Did you know that 70% of college students have admitted to cheating during their

undergraduate work? Whether you get the answers to an exam or just memorialize

a roommate’s report, it is still cheating. This percentage increases once these free-

spirited college students are in the workforce and start forking over a third of their

paycheck to Uncle Sam.

Listed below is a partial list of consumer traits shown on tax returns.


 Job stability

 Savings changes

 Investment history

 Gambling problems

 Medical expense abuse

 Luxury automobiles

 Home mortgage distress

 Excess charity contributions


How is job stability verified? Each tax return provides a list of employers. Most

taxpayers will not list more than two jobs. However, if the taxpayer lists three new

employers in consecutive years, it is a red flag. I would suggest taking a closer

look at their employers and the related industry. I had one client who worked for

six employers in a year. He sold communication equipment and the only thing I

can surmise is it is extremely easy to move between employers.

 


The change in savings and investments can provide insight into a taxpayer’s

financial stability. There are two types: a) those who save diligently and b) those

with nothing. Recent inflation has tossed many Americans into this latter category.

Two million Americans receive casino 1099’s and that requires the reporting of

their winnings. The demographics show 400,000 of these folks earn less than

$50,000 a year. The biggest problem is that if you make $10,000 in gambling

income and have $10,000 in gambling losses, you will have to pay taxes on

phantom income. Ever since the IRS increased the standard deduction there are

over 20 million people that no longer itemize tax deductions that allow the write-

off of gambling losses. For example, if you receive $10,000 in gambling income

the IRS increases your tax bill up to $3,000. This represents a double-edged sword.

You win $10,000 but you are $13,000 poorer ($10,000 losses + $3,000 taxes).

The IRS does not heavily enforce medical expenses. I had a client that had her

identity stolen and the fraudster told the IRS that she made a withdrawal of

$150,000 in retirement income. Next, to qualify for a refund, the criminal needed

to reduce her taxable income. They blatantly deducted exactly $70,000 in medical

expenses. The IRS bit on this hook, line, and sinker. The tax frauds received a cash

refund of $9,000 courtesy of an unsuspecting 84-year-old grandmother and IRS

incompetence.

 

How can you determine if a taxpayer has luxury automobiles? Schedule A tax

deductions allow you to deduct personal-property taxes for automobile license

fees. If the license fees exceed $2,500 it is more than likely the taxpayer owns one

or two luxury automobiles. My experience has shown that people with expensive

cars feel a sense of entitlement and justification of excess deductions.

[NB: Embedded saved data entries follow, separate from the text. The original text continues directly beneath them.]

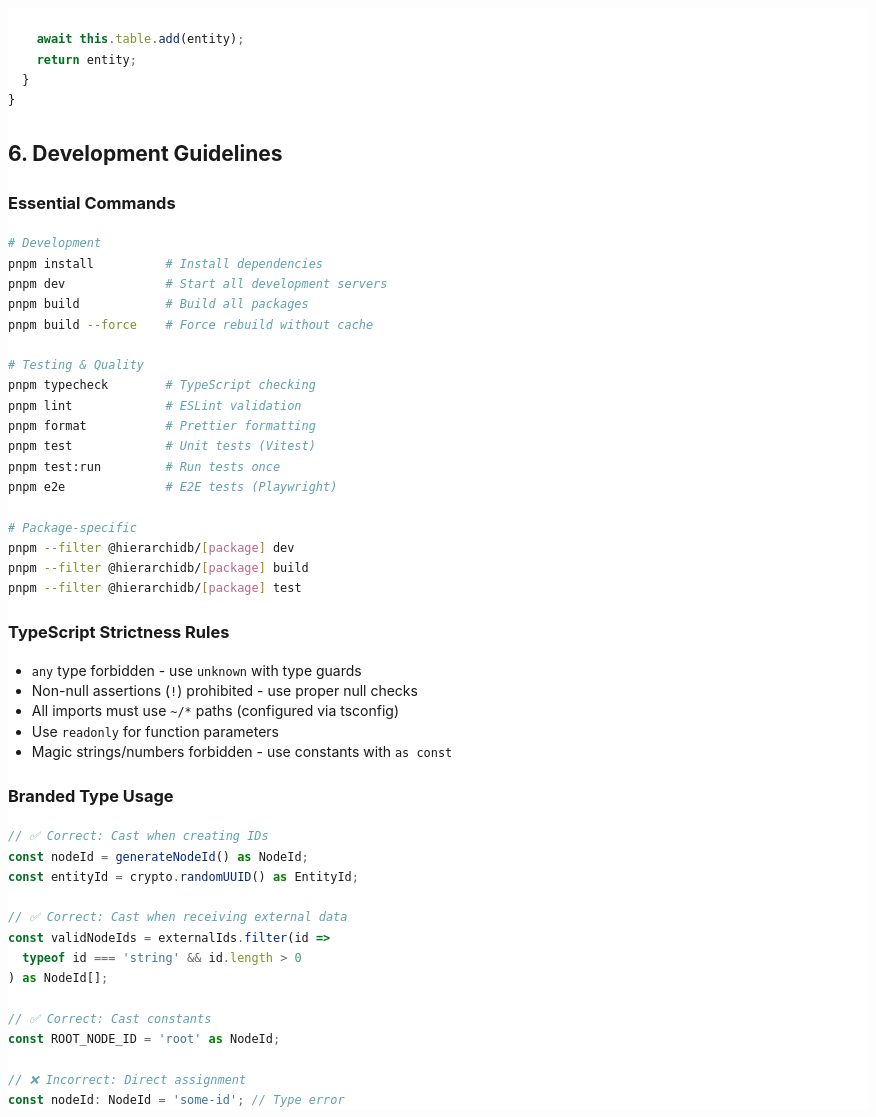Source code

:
 ```typescript
    
    await this.table.add(entity);
    return entity;
  }
}
```

## 6. Development Guidelines

### Essential Commands
```bash
# Development
pnpm install          # Install dependencies
pnpm dev              # Start all development servers
pnpm build            # Build all packages
pnpm build --force    # Force rebuild without cache

# Testing & Quality
pnpm typecheck        # TypeScript checking
pnpm lint             # ESLint validation
pnpm format           # Prettier formatting
pnpm test             # Unit tests (Vitest)
pnpm test:run         # Run tests once
pnpm e2e              # E2E tests (Playwright)

# Package-specific
pnpm --filter @hierarchidb/[package] dev
pnpm --filter @hierarchidb/[package] build
pnpm --filter @hierarchidb/[package] test
```

### TypeScript Strictness Rules
- `any` type forbidden - use `unknown` with type guards
- Non-null assertions (`!`) prohibited - use proper null checks
- All imports must use `~/*` paths (configured via tsconfig)
- Use `readonly` for function parameters
- Magic strings/numbers forbidden - use constants with `as const`

### Branded Type Usage
```typescript
// ✅ Correct: Cast when creating IDs
const nodeId = generateNodeId() as NodeId;
const entityId = crypto.randomUUID() as EntityId;

// ✅ Correct: Cast when receiving external data
const validNodeIds = externalIds.filter(id => 
  typeof id === 'string' && id.length > 0
) as NodeId[];

// ✅ Correct: Cast constants
const ROOT_NODE_ID = 'root' as NodeId;

// ❌ Incorrect: Direct assignment
const nodeId: NodeId = 'some-id'; // Type error
```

National statistics show that taxpayers spent 10.5% of their adjusted gross income

on their mortgage. One way to determine if the taxpayer has a bigger house than

they can afford is to divide mortgage interest by the interest rate. Mortgage

balances exceeding $500,000 can strain the taxpayer’s ability to pay.

Next, a good barometer of integrity are non-cash charitable deductions. A family

reporting AGI of $150,000 will deduct $2,500 on their taxes. When the deduction

is greater than $500, the IRS requires the taxpayer to provide detailed information

regarding the type of gift, date of purchase and method of valuation. If a taxpayer

exceeds $8,000 that would fall into the excessive category. Look at the description

of the donations. Were these replaced kitchen appliances or bags of clothing carted

off to goodwill with unrealistic values?

In summary, cheating on your taxes does not become problematic until you get

caught. If you are ever in civil litigation that requires the disclosure of your tax

records, two things can happen. First, in a jury trial, the jurors will immediately be


skeptical, and this could jeopardize your entire case. Second, anyone in the

courtroom will be free to turn you into the IRS for tax fraud.